I slice it and either eat the lot as a dish and as part of a meal or toss it through one of my famous salads.

Chicken liver pate is another good way to get started.

I don't soak liver. I could eat sauerkraut for b/f, lunch and dinner but DH would complain.

Your omelette sounds delicious. I have bushes of basil. I want to make up some pesto with a few extra ingredients and serve it up with raw scallops that I caught and froze immediately a weeks before the season closed. Yum. I love raw scallops but I'm not sure if, once frozen, they can be eaten raw, however, I'll give them a go.
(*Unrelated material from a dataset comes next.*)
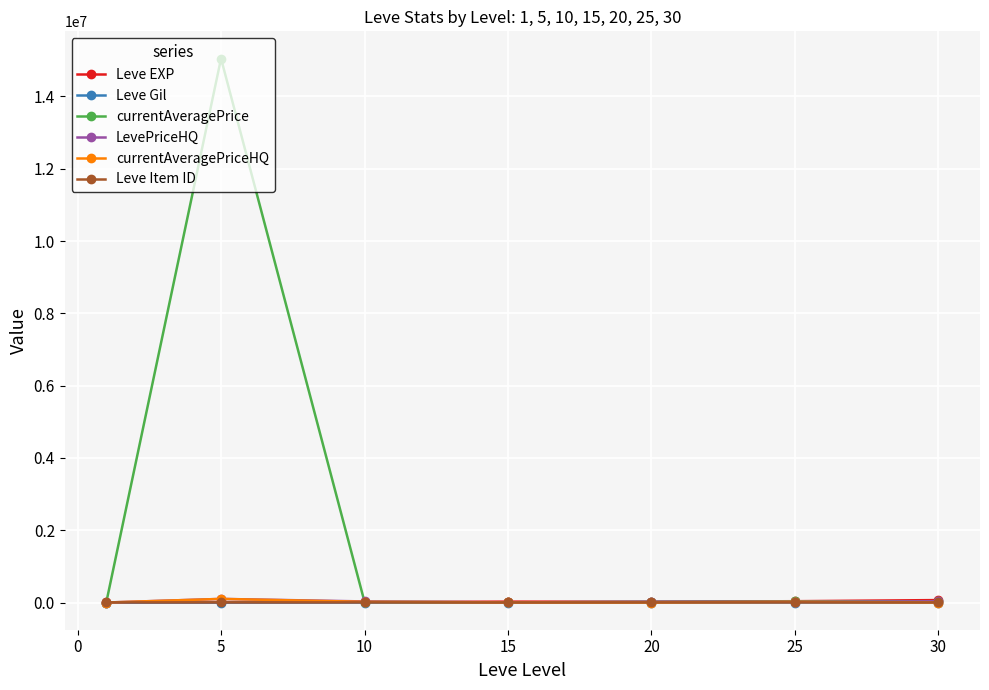

Which series has the largest range (max minus min)?

currentAveragePrice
Bluff oyster season is now as well. Yummo.

buzzy110, Apr 14, 10:24pm
I have a wee correction on the liver. It is Lambs' Fry not calves'.

vmax2, Apr 14, 10:45pm
I'll be brave and try some in the next week or so.Went out for dinner last night, buffet.Thought a buffet would be safe and find a good choice of uncontaminated food, you know what I mean.Ham and chicken with gravy all over it.Veg, yes with lots of butter on it but also funny flavourings.Went for the plain fruit salad and cream.Cream had sugar in it.Why when cream is so beautiful on its own.Sore tummy today and daughter is a bit rashy.Oh well it was great to get out and have great conversation.

buzzy110, Apr 15, 12:35am
Interesting that the cream had sugar added. It is ubiquitous. Many years ago I thought I'd buy a tin or two of Watties tinned stews, to have in times when I was too rushed to cook. I bought one to taste and I swear you could have had it with cream and icream and you wouldn't have known you were supposed to have been eating a savoury dish. Needless to say I never did bother and thank goodness.
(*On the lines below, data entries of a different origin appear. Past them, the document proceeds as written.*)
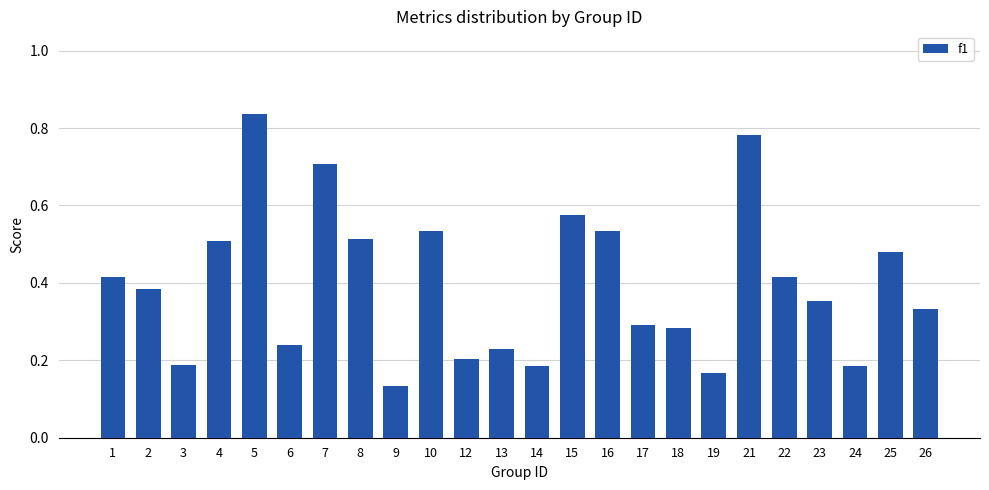

The value at 18 is 0.3. True or false?

True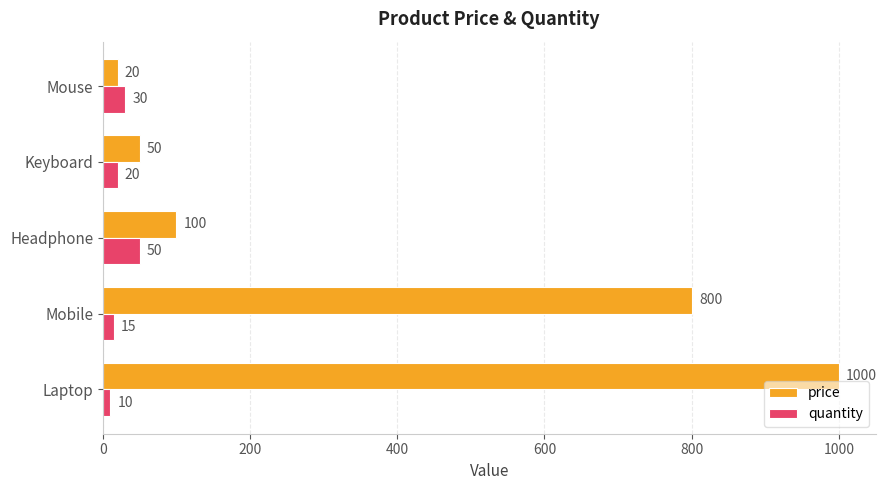

What is the difference between the maximum and second lowest values in the quantity series?

35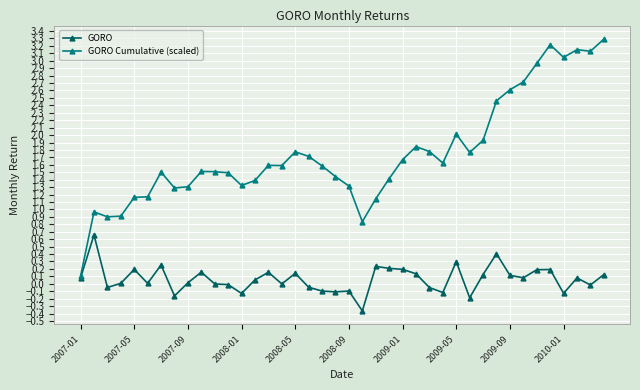

What is the value of the GORO Cumulative (scaled) point at the 18th from the left?

1.7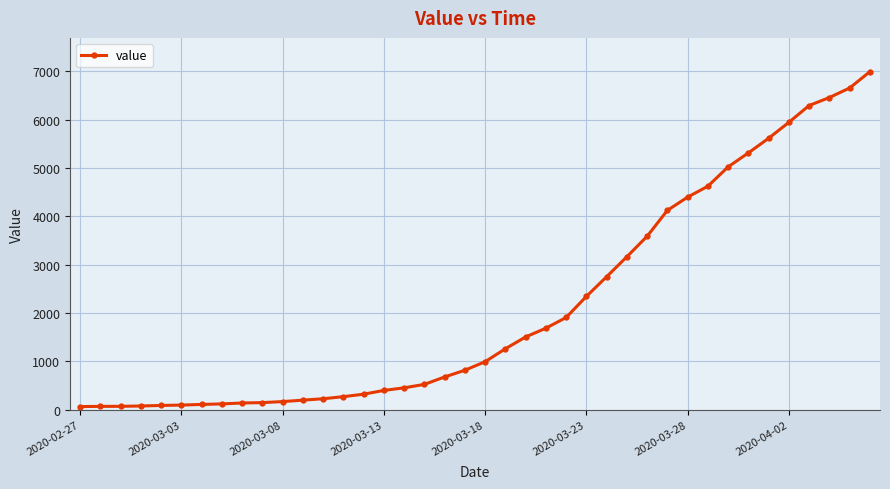

What is the difference between the maximum and second lowest values?

6927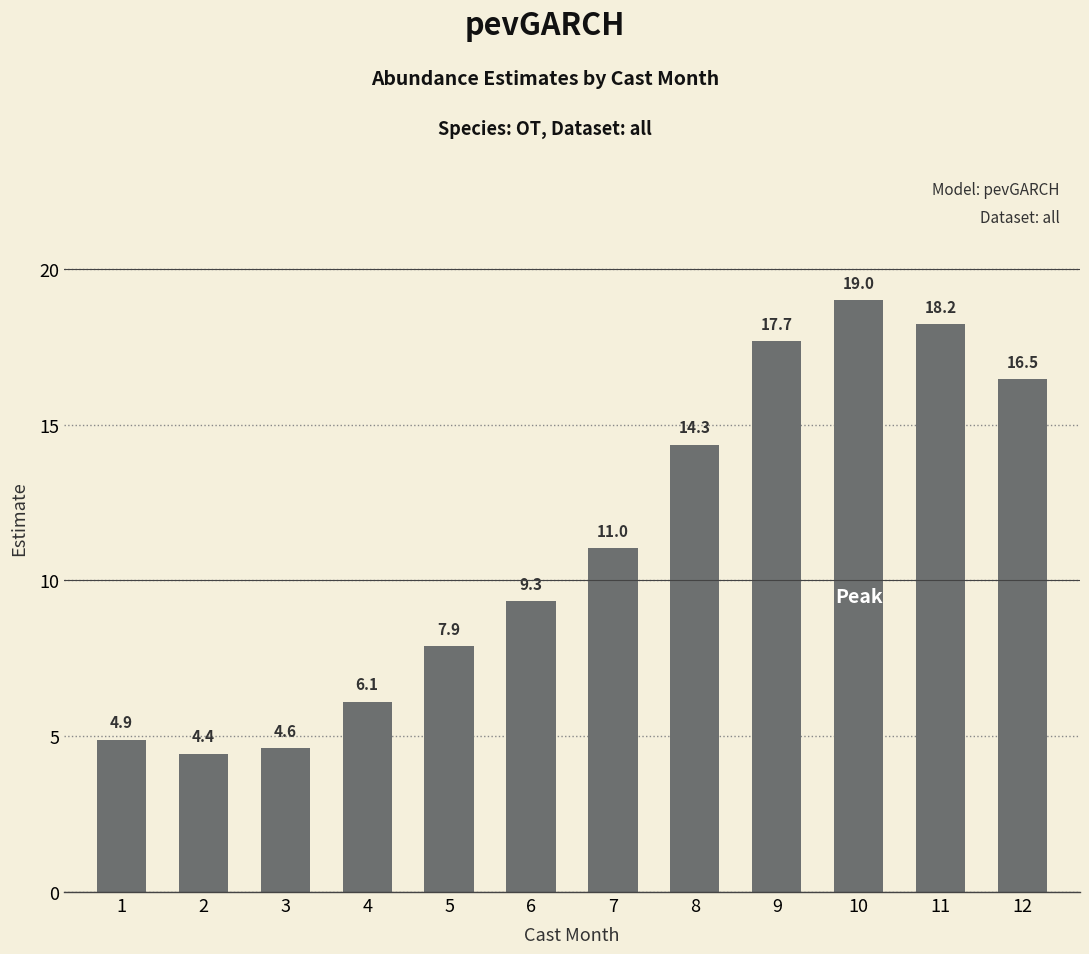

What is the change in value from 2 to 4?

+1.7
Finding anything to eat when out is hard. The only place in AK that caters to my taste is The Observatory at Sky City. It is a high class smorgasbord. It has a wide range of beautiful, freshly prepared salads from real vegetables and dressings made without sugar and with XV olive oil and herbs. The hot smoked salmon is to die for and all of the meats and fish have 'safe' sauces. You can choose fresh fruit and a range of cheeses for afters if you don't want dessert. Gets a bit boring going to the same place all the time though and as we don't eat large servings it may not be cost effective either.

vmax2, Apr 15, 1:02am
The only tins of food I buy now are tuna in water, coconut cream and pineapple in its own juice.I dare say our emergency kit of food would look quite different to most people's.Sky City sounds wonderful.Never been to Auckland.It's a shame restaurants take short cuts with their food.Soup made with stock powder for instance.Chefs should know how to make a good stock.

buzzy110, Apr 15, 1:24am
Yes. Our processed foods list is very, very short. I don't have a pantry so that is just as well. I have two tiny cupboards for processed foods. They contain things like tinned fish, gelatine, raw honey, a jar of maple syrup that I've had for over 8 years, untouched, seameal custard (!), pkts of fermented miso soup, nori, wakame, a tin of peaches (! - think I was going to make a trifle to give away but never did), a pkt of spice mix for Indian style eggplants, baking soda, cream of tarter, stevia, pkt of pectin, herbal teas, a tin of tomatoes in tomato juice and a jar of omebushi plum paste. Lol.

My oils, vinegar and some baking things live in another cupboard. What flour I have lives in my deep freeze. I don't think that too many people, other than me, would be able to create food from my 'pantry'.